- Genre: Crime
- Directed by: Gary Conway Chris Langman
- Starring: Cameron Daddo Christian Kohlund
- Countries of origin: Australia Germany
- Original language: English
- No. of seasons: 1
- No. of episodes: 13

Production
- Running time: 60 minutes

Original release
- Network: Seven Network
- Release: 15 August – 19 December 1992

= Bony (TV series) =

Bony is an Australian television series made in 1992. The series of 13 episodes followed on from a telemovie made in 1990. The series was criticised for casting a white man (Cameron Daddo) as the title character Detective David John "Bony" Bonaparte, under the tutelage of "Uncle Albert", an elderly Aboriginal person played by Burnum Burnum.

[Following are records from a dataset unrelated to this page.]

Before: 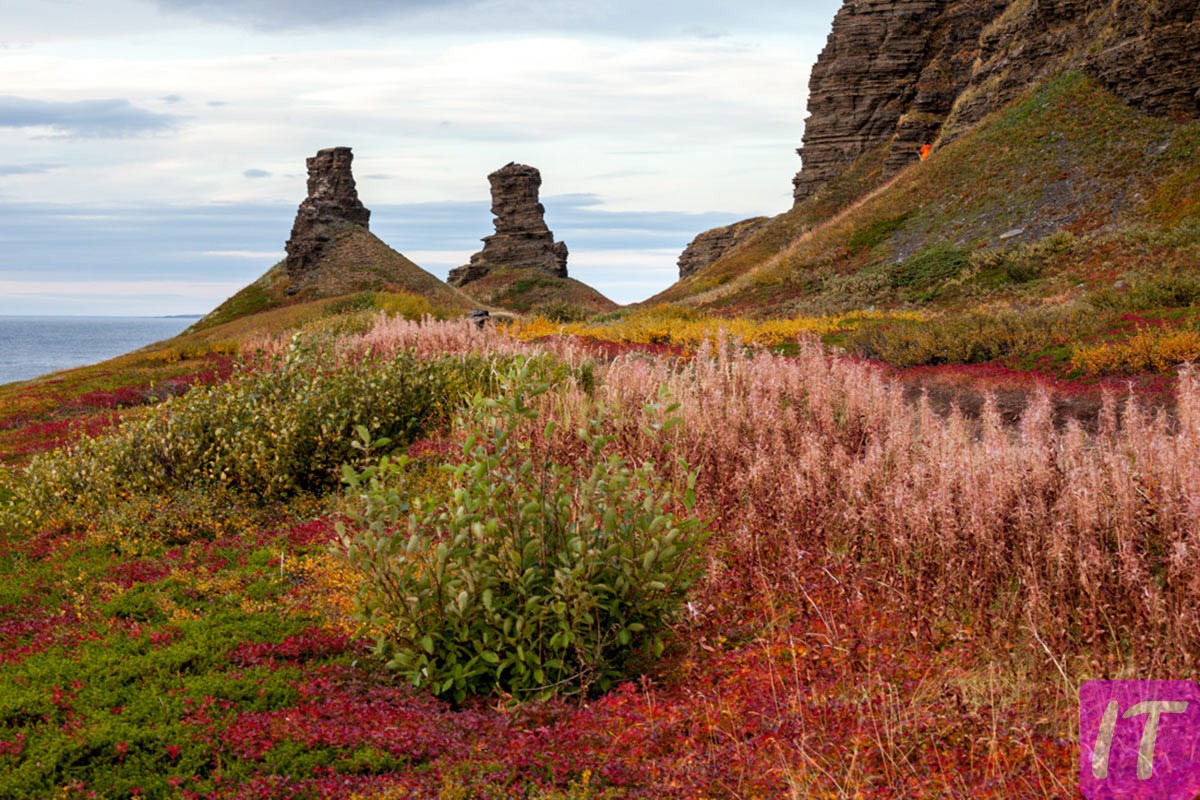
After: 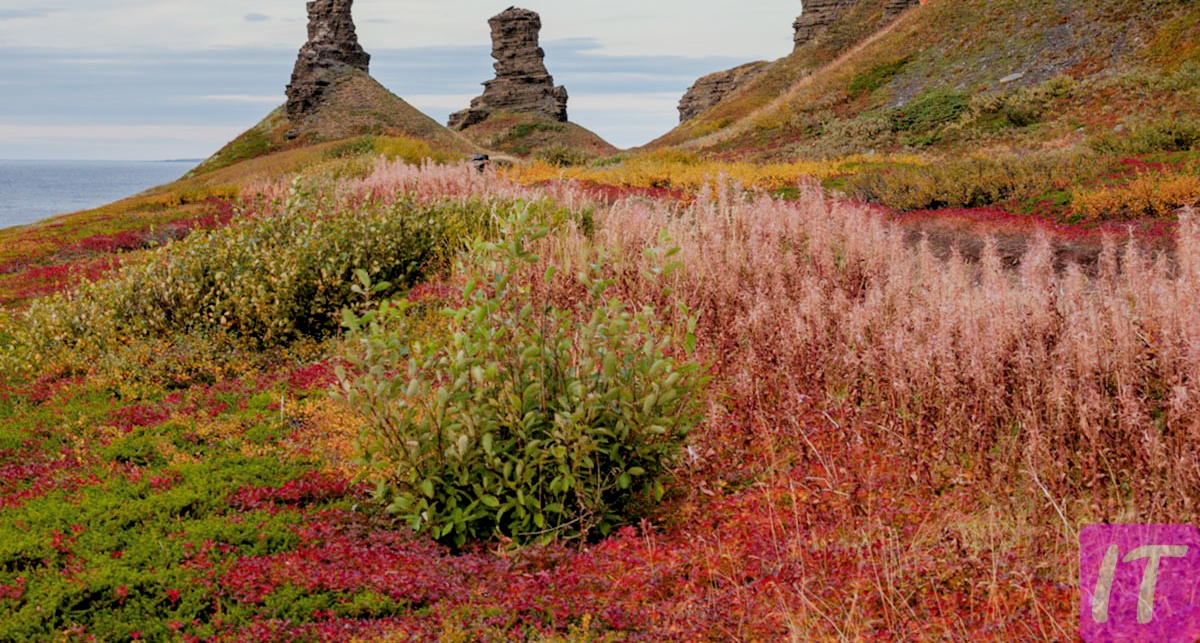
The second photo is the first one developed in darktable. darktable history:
exposure: black level correction 0.001, exposure 0.499 EV, compensate exposure bias true, compensate highlight preservation false
crop and rotate: top 19.616%
filmic rgb: black relative exposure -6.52 EV, white relative exposure 4.72 EV, hardness 3.14, contrast 0.81
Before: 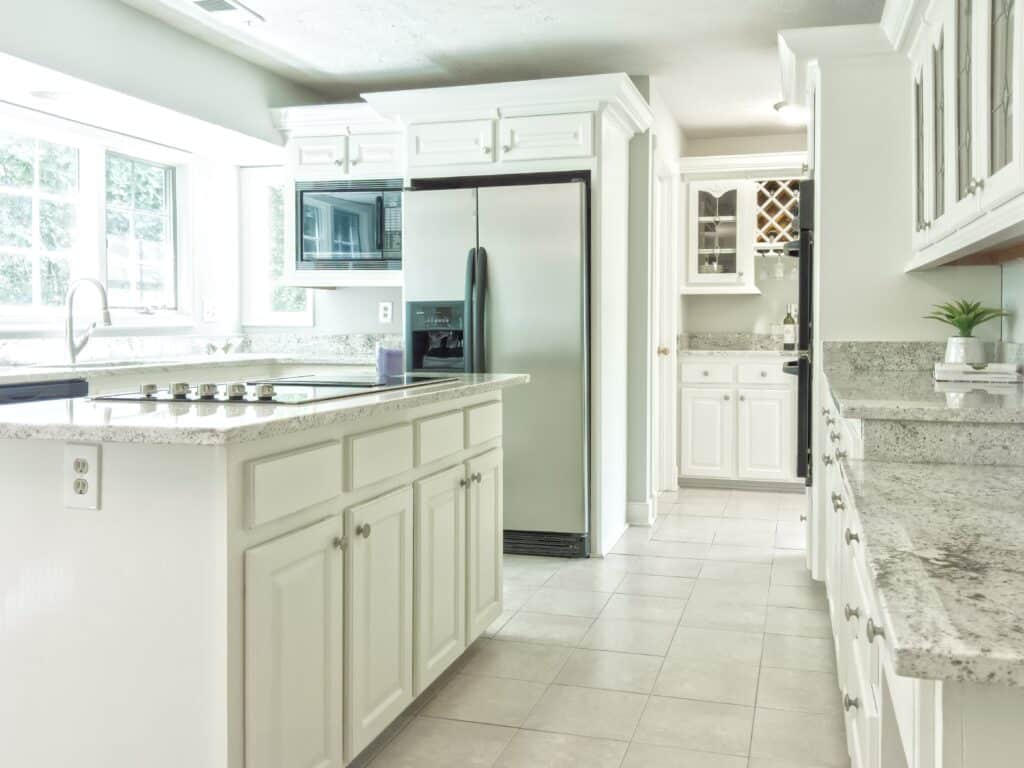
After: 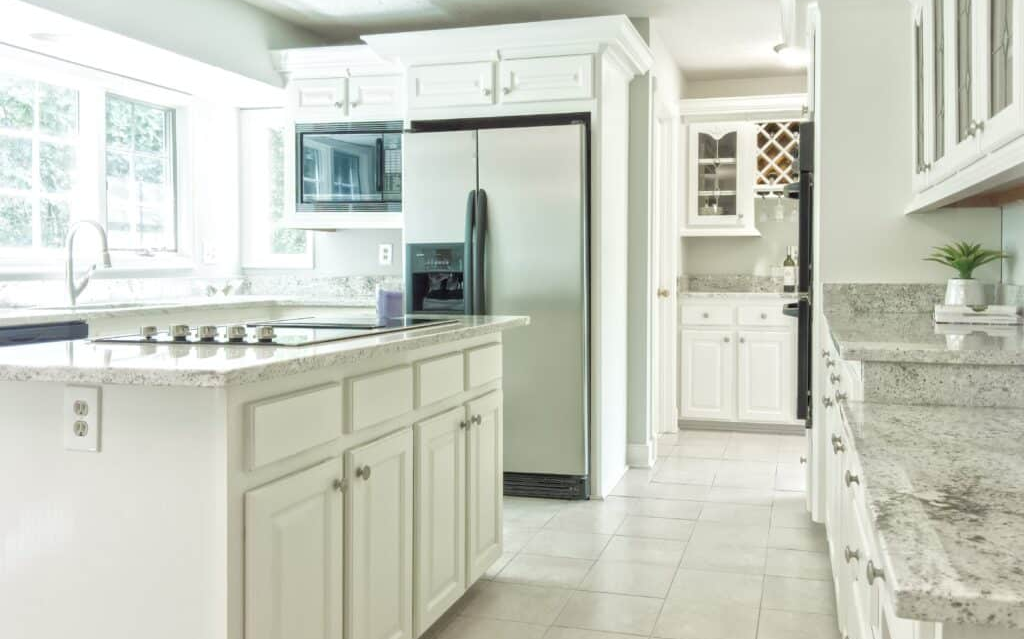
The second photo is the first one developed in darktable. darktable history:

Bony was supposed to be a descendant of the Bony character created by Arthur Upfield in dozens of novels from the late 1920s until his death in 1964.

==Cast==

===Main / regular===
- Cameron Daddo as Detective David John 'Bony' Bonaparte
- Burnum Burnum as 'Uncle Albert' Harris
- Christian Kohlund as Detective Sergeant Frank Fisher
- Terence Cooper as Inspector Leo Vincetti
- Mandy Bowden as Constable Bev Miles

===Guests===
- Alan Fletcher as Pryor (1 episode)
- Annie Jones as Sarah (1 episode)
- Anthony Hawkins as Evan Baxter (1 episode)
- Briony Behets (1 episode)
- Darren Yap as Chang (1 episode)
- Frankie J. Holden as Croft (1 episode)
- Guy Pearce as Craig (1 episode)
- Jan Adele as Mrs Adele (1 episode)
- Lenita Vangellis as Rina (1 episode)
- Libby Tanner as Jenny (1 episode)
- Mark Lee as Dave O'Dwyer (1 episode)
- Nicki Paull as Jane (1 episode)
- Penne Hackforth-Jones as Eve (1 episode)
- Robert Mammone (1 episode)
- Rod Mullinar as Selby (1 episode)
- Sophie Heathcote as Sally (1 episode)
- Steven Vidler as Jackson (1 episode)
- Tina Bursill as Peta (1 episode)
- Tony Rickards as Smooch (1 episode)
- Vince Martin as Greg (1 episode)
- Wynn Roberts as Templeman (1 episode)

==Pilot==

The pilot film to the series aired in 1990. It concerns Bony investigating an attempted rape allegation.